Azure / spark-cdm-connector

MIT License
75 stars 32 forks source link

Databricks Spark 2.4: java.lang.NoClassDefFoundError: org/apache/spark/sql/connector/catalog/SupportsCatalogOptions #111

Closed dynarch closed 1 year ago

dynarch commented 1 year ago

I have installed a jar library on a Databricks cluster and during read I cannot use CDM connector any more. Using this line of code entity_df = (spark.read.format("com.microsoft.cdm") .option("storage", cdsStorageAccountName) .option("manifestPath", cdsContainer + manifest_path) .option("entity", table_name) .load()) display(entity_df)

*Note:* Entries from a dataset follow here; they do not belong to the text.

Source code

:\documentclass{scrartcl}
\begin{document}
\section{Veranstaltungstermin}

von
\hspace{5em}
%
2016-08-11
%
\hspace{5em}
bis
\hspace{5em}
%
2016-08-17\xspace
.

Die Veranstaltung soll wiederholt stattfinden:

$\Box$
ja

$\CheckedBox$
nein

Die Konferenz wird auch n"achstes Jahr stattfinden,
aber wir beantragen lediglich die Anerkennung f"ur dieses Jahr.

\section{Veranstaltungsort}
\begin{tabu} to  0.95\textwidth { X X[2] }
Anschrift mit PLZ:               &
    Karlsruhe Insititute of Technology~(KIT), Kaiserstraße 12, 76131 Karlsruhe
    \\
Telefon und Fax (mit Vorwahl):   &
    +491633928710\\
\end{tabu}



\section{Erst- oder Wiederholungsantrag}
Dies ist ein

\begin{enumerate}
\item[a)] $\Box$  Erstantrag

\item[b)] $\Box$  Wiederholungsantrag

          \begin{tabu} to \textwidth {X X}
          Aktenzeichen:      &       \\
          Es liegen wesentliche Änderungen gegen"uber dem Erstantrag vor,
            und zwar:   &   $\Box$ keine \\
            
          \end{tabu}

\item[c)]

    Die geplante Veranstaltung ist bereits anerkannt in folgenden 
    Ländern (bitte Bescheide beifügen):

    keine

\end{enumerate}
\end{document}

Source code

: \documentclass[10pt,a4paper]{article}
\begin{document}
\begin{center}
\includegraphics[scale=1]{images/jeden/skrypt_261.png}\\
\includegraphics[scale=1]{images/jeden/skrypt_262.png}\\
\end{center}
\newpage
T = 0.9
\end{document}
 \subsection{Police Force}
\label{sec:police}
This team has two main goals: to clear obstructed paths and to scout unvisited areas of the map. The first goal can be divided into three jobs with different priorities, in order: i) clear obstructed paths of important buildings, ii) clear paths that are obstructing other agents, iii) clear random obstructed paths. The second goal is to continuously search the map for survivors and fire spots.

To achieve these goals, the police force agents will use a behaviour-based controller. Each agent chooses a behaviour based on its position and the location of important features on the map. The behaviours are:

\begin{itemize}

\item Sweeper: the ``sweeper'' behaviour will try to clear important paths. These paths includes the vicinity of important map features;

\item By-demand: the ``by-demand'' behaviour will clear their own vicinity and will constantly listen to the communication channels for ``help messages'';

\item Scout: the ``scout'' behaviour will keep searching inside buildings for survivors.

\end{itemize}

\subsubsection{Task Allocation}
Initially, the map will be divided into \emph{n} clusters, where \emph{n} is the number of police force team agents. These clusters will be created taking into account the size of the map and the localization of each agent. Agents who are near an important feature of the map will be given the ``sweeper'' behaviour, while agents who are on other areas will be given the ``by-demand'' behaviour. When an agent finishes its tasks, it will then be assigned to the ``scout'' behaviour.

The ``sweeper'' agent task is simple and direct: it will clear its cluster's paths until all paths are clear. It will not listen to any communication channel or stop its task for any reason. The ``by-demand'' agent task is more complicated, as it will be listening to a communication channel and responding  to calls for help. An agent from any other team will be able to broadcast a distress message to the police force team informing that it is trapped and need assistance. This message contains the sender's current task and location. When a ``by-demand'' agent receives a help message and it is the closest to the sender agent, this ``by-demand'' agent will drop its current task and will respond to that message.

throws an error: _java.lang.NoClassDefFoundError: org/apache/spark/sql/connector/catalog/SupportsCatalogOptions Py4JJavaError Traceback (most recent call last)

in 2 .option("storage", cdsStorageAccountName) 3 .option("manifestPath", cdsContainer + manifest_path) ----> 4 .option("entity", table_name) 5 .load()) 6 display(entity_df)_ When using a previous version 0.19.1 it worked with no error. Databricks cluster configuration: Apache Spark 2.4.5, Scala 2.11 spark.databricks.passthrough.enabled true spark.databricks.delta.preview.enabled true 2-8 Workers 28-112 GB Memory 8-32 Cores 1 Driver14 GB Memory, 4 Cores Runtime 6.4
kecheung commented 1 year ago

I think you can check #107. You are using a spark 3 built jar on a spark 2 cluster and the said classes don't exist as expected.